Silicon Valley Bank’s Failure Deals a Blow to Europe’s Startups

An hour and three minutes before Silicon Valley Bank blocked all withdrawals, Pat Phelan pulled out the last money from his company. Phelan’s aesthetic medicine startup, Sisu Clinic, has kept the majority of its reserves with the California bank. When he saw whispers of his troubles spreading across the internet, he joined the digital bank which ultimately caused Silicon Valley Bank to collapse.

“I just messaged our CFO and said, ‘Get the money out’,” Phelan said, adding that he had to wait overnight for the funds to arrive in his Bank of Ireland account. “It was an incredibly disturbing 26 hours.”

After a tense weekend, regulators in the UNITED KINGDOM And WE stepped in to protect depositors, averting the most dramatic potential consequences of the largest U.S. bank failure since the 2008 financial crisis.

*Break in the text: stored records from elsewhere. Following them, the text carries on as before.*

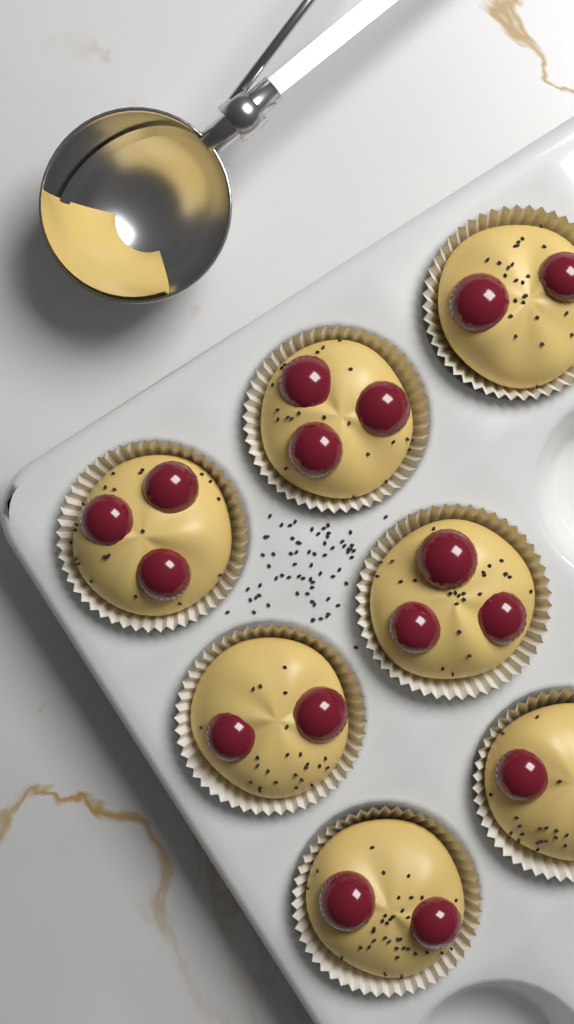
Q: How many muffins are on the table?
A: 7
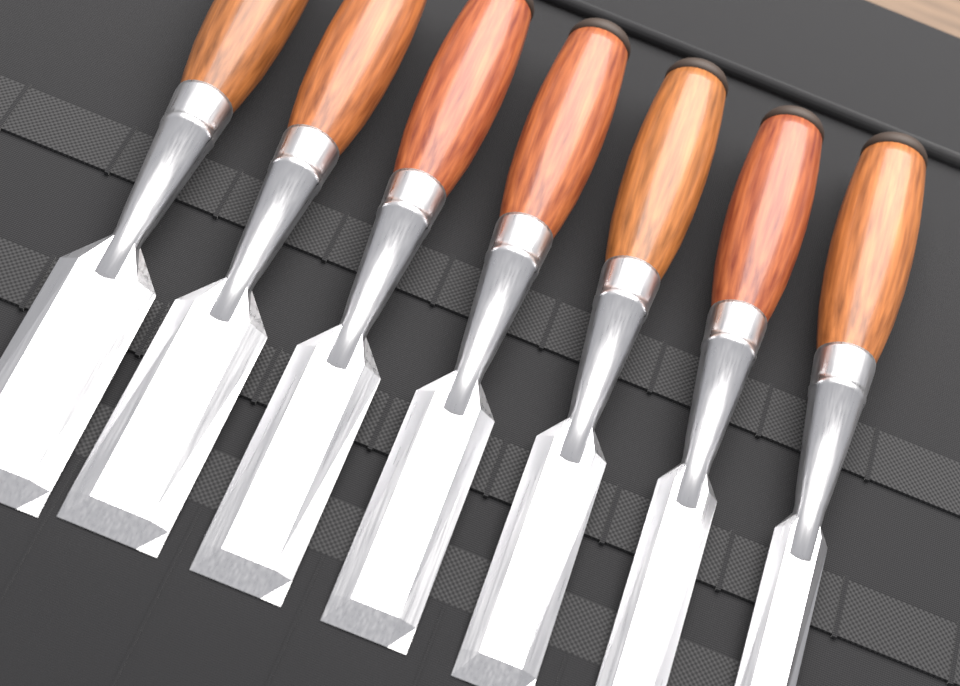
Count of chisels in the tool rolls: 7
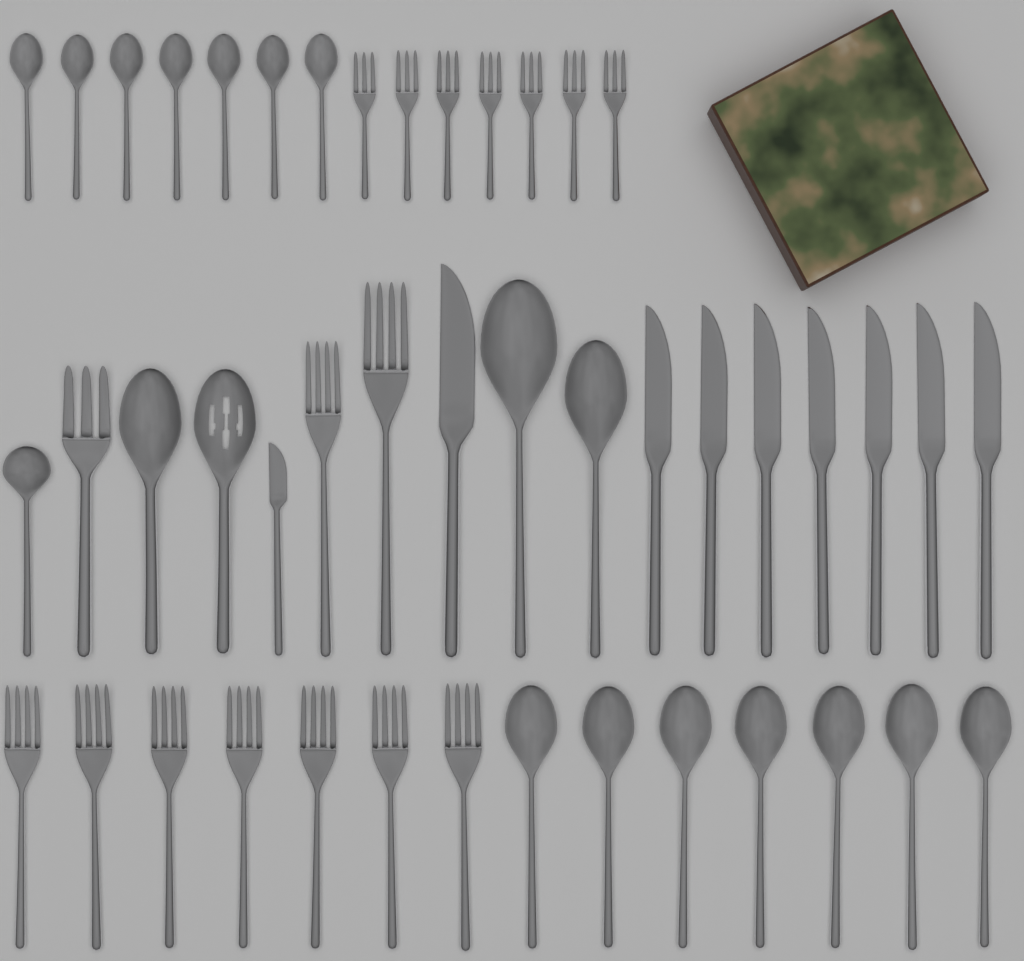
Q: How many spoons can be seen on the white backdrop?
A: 19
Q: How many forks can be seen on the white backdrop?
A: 17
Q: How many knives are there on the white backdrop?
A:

But many players in Europe’s tech industry are warning of a slower-burning crisis ahead. If Silicon Valley Bank was so popular, it was because it filled a role that no one else would fill. It was a bank, a networking community and a venture capital firm all rolled into one. In some countries, it was a major investor. In Ireland, the bank had planned to invest more than $500 million in tech and life science startups by 2024. In the Netherlands, the bank has in discussions about how to fund more local businesses. Europe’s tech sector was already struggling with funding shortfalls, mounting losses and widespread job cuts. The loss of Silicon Valley Bank only adds to the gloom.

“What has happened over the past few days is once again there has been a recognition that, especially when it comes to bigger [investment] rounds…there aren’t many real big funds that can play a major role,” says Rinke Zonneveld, CEO of Invest NL, a government-backed investment company in the Netherlands. “We depend on American money.”

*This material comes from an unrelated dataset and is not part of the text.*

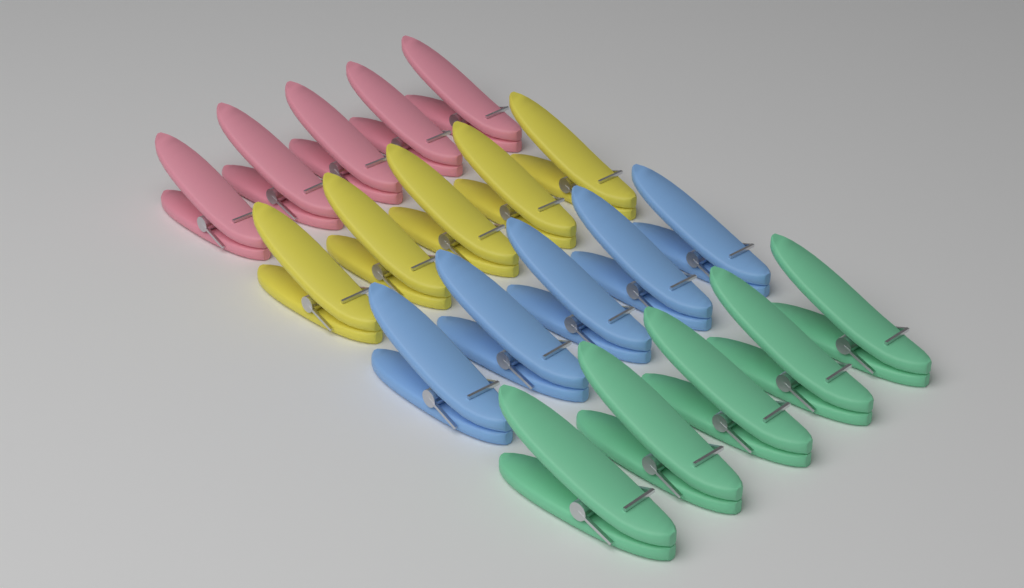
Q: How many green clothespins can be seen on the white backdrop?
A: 5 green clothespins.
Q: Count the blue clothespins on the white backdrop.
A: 5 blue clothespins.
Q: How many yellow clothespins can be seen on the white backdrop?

Silicon Valley Bank was integrated into the European technology sector through a series of affiliated companies and offices. His Danish office, which did not have a banking license, focused on networking. The German branch doesn’t offer a business deposit. But at the heart of this system was the bank’s London-based subsidiary, created in 2012, which has helped startups across the EU with funding, loans and accounts. On Friday, the Bank of England said Silicon Valley Bank was on the verge of bankruptcy, before that branch of the business was acquired in a last-minute £1 bailout deal by HSBC bank.

But many Silicon Valley Bank customers turned to the bank precisely because they felt traditional lenders were not configured to meet the needs of the tech industry specific requests.